If you’ll help us and this movie becomes a massive fucking hit, we’re gonna see a lot of those. That’s what needs to happen. If we want to see more variety, and really celebrate differences, celebrate culture, celebrate other worlds. Because it’s fun. The only way is by supporting movies, right? Supporting a movie like this, because it’s, I said it before and I say it all the time, and you’re right, maybe it’s the Latino humbleness. I’m not sure of that or whatever, but this is not about me. This is not about Xolo. I don’t really care about me. What I care about is opening doors. In a world where people really crave taking people down, and I made them feel like all that bullshit, supporting each other is the only way we can tell different stories.

Not all of them are going to be perfect, but they’re going to exist. Being able to see other kids watch this movie or watch other movies and see themselves represented and say like, man, I want to tell a story about my community. And then that kid becomes an amazing writer. And then we’re going to see all those characters that you want to see because I want to see them too. I want to support that vision.
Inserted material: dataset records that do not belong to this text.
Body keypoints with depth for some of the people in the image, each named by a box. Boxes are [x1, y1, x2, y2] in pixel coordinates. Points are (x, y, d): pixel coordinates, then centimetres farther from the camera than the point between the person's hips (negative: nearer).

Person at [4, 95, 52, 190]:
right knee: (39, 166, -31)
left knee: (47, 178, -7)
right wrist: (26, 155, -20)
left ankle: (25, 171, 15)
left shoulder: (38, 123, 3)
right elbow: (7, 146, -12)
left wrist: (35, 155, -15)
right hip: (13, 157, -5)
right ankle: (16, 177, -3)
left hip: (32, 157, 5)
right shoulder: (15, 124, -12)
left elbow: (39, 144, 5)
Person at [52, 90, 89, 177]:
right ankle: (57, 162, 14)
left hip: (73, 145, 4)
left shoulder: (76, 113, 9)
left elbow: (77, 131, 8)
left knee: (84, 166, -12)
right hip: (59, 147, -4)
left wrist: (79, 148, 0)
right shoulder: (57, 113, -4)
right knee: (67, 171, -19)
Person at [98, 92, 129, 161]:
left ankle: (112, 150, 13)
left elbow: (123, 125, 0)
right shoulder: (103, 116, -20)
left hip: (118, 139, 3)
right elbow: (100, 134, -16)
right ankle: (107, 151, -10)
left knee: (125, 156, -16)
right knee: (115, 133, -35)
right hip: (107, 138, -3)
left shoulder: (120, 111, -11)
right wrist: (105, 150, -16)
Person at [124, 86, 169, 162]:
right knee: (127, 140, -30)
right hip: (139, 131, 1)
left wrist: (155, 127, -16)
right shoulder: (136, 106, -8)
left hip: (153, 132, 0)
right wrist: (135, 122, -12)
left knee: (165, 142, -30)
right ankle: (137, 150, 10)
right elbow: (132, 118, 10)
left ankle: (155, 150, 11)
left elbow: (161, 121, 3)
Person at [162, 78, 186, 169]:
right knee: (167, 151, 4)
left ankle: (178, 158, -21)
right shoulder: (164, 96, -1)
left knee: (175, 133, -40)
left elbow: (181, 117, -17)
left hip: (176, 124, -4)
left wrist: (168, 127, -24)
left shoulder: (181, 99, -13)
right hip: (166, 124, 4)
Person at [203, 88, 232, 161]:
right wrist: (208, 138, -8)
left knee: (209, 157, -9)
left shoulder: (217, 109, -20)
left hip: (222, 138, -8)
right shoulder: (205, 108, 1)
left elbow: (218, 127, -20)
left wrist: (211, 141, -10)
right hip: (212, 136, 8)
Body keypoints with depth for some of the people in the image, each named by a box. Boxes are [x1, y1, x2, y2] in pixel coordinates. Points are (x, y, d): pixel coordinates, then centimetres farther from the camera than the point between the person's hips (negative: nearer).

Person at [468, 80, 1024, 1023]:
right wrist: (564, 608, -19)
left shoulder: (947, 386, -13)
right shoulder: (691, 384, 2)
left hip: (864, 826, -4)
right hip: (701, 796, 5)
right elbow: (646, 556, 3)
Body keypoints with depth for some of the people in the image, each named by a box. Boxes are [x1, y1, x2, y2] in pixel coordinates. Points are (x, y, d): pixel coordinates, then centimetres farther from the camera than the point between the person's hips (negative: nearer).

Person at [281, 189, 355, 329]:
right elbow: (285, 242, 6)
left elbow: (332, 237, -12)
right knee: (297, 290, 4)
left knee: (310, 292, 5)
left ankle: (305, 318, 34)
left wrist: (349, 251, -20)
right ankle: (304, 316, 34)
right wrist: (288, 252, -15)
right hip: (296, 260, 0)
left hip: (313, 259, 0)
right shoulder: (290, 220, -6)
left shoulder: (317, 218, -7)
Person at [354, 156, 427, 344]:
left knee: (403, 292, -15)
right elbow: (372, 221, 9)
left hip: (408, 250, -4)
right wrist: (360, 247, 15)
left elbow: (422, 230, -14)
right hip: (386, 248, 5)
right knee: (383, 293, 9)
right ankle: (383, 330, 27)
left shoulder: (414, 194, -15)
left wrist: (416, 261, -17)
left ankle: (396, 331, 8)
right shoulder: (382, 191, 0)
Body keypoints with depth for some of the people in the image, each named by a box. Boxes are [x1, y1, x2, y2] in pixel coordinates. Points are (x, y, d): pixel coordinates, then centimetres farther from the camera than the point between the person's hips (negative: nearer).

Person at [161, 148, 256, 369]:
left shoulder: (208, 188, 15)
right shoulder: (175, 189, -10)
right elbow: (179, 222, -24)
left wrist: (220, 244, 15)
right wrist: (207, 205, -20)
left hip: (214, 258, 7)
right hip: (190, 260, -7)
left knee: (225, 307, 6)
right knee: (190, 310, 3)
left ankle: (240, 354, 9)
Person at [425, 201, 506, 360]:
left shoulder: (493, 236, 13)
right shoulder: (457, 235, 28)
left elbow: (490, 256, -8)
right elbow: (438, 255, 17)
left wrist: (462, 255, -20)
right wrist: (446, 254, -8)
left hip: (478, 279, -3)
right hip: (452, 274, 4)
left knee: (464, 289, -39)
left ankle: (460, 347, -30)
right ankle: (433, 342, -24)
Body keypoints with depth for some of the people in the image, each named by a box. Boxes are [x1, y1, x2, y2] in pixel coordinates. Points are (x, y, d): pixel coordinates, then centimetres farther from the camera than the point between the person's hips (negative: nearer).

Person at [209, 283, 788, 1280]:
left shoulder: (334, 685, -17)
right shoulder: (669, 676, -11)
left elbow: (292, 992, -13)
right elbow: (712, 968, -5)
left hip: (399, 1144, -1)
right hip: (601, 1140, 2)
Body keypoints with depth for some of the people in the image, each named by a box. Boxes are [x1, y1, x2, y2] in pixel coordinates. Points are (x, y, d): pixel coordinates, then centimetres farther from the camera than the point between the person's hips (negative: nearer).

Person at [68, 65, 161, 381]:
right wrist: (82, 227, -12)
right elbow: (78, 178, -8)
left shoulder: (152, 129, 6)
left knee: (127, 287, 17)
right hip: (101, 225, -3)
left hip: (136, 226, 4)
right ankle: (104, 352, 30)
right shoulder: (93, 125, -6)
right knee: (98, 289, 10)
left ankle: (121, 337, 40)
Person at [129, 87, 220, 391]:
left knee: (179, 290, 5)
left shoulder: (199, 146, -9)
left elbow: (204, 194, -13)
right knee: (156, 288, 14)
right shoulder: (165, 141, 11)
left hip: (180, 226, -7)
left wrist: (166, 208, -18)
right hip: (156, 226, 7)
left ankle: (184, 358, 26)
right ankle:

But the only way is showing them that people want to see that. Let’s party!

BLUE BEETLE opens in theaters nationwide on August 18.

Recent college grad Jaime Reyes returns home full of aspirations for his future, only to find that home is not quite as he left it. As he searches to find his purpose in the world, fate intervenes when Jaime unexpectedly finds himself in possession of an ancient relic of alien biotechnology: the Scarab. When the Scarab suddenly chooses Jaime to be its symbiotic host, he is bestowed with an incredible suit of armor capable of extraordinary and unpredictable powers, forever changing his destiny as he becomes the Superhero Blue Beetle.